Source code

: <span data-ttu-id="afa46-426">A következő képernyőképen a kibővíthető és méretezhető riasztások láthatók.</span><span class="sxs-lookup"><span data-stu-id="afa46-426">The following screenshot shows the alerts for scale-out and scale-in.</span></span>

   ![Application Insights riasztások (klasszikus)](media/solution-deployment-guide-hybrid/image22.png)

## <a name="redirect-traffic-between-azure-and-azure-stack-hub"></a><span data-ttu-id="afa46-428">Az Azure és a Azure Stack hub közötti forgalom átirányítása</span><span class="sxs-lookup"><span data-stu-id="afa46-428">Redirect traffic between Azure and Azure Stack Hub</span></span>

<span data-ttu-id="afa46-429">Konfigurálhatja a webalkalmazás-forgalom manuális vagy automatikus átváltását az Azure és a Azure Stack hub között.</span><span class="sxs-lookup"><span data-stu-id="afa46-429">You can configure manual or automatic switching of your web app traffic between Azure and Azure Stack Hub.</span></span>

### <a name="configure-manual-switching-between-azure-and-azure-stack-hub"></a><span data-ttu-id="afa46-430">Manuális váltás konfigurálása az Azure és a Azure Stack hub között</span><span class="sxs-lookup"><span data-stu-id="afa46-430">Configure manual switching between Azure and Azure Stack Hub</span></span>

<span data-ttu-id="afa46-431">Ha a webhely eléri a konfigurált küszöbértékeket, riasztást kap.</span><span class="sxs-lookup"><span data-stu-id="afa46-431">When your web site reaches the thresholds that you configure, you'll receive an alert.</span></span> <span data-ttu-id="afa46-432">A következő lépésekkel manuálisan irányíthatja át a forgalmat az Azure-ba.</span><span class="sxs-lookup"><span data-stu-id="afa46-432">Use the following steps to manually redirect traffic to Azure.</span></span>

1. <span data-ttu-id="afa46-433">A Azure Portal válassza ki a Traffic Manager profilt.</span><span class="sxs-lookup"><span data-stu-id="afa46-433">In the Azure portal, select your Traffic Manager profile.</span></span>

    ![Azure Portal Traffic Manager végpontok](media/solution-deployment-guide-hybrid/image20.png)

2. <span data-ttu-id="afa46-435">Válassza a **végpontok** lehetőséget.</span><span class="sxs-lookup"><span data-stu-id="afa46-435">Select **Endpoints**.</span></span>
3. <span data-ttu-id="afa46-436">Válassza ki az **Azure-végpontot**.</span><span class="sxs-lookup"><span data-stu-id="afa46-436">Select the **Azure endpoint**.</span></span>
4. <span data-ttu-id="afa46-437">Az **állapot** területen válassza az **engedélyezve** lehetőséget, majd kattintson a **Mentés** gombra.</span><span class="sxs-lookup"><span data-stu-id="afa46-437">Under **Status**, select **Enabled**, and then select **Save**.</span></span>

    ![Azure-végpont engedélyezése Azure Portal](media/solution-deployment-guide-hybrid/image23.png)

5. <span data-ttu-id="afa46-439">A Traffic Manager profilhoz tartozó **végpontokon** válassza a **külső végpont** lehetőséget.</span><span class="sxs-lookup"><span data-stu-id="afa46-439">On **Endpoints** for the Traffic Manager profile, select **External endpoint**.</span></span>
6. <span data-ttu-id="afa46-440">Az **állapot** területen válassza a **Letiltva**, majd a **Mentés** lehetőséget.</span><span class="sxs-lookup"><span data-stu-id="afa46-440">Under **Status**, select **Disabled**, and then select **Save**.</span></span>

WHAT THE TASK REQUIRES – Among the entries above, the lines between the ones containing "a **végpontok** lehetőséget.</span><span" and "select **External endpoint**.</span></span>", inclusive, are to be transcribed exactly. No other line is to be given.

OUTPUT –
2. <span data-ttu-id="afa46-435">Válassza a **végpontok** lehetőséget.</span><span class="sxs-lookup"><span data-stu-id="afa46-435">Select **Endpoints**.</span></span>
3. <span data-ttu-id="afa46-436">Válassza ki az **Azure-végpontot**.</span><span class="sxs-lookup"><span data-stu-id="afa46-436">Select the **Azure endpoint**.</span></span>
4. <span data-ttu-id="afa46-437">Az **állapot** területen válassza az **engedélyezve** lehetőséget, majd kattintson a **Mentés** gombra.</span><span class="sxs-lookup"><span data-stu-id="afa46-437">Under **Status**, select **Enabled**, and then select **Save**.</span></span>

    ![Azure-végpont engedélyezése Azure Portal](media/solution-deployment-guide-hybrid/image23.png)

5. <span data-ttu-id="afa46-439">A Traffic Manager profilhoz tartozó **végpontokon** válassza a **külső végpont** lehetőséget.</span><span class="sxs-lookup"><span data-stu-id="afa46-439">On **Endpoints** for the Traffic Manager profile, select **External endpoint**.</span></span>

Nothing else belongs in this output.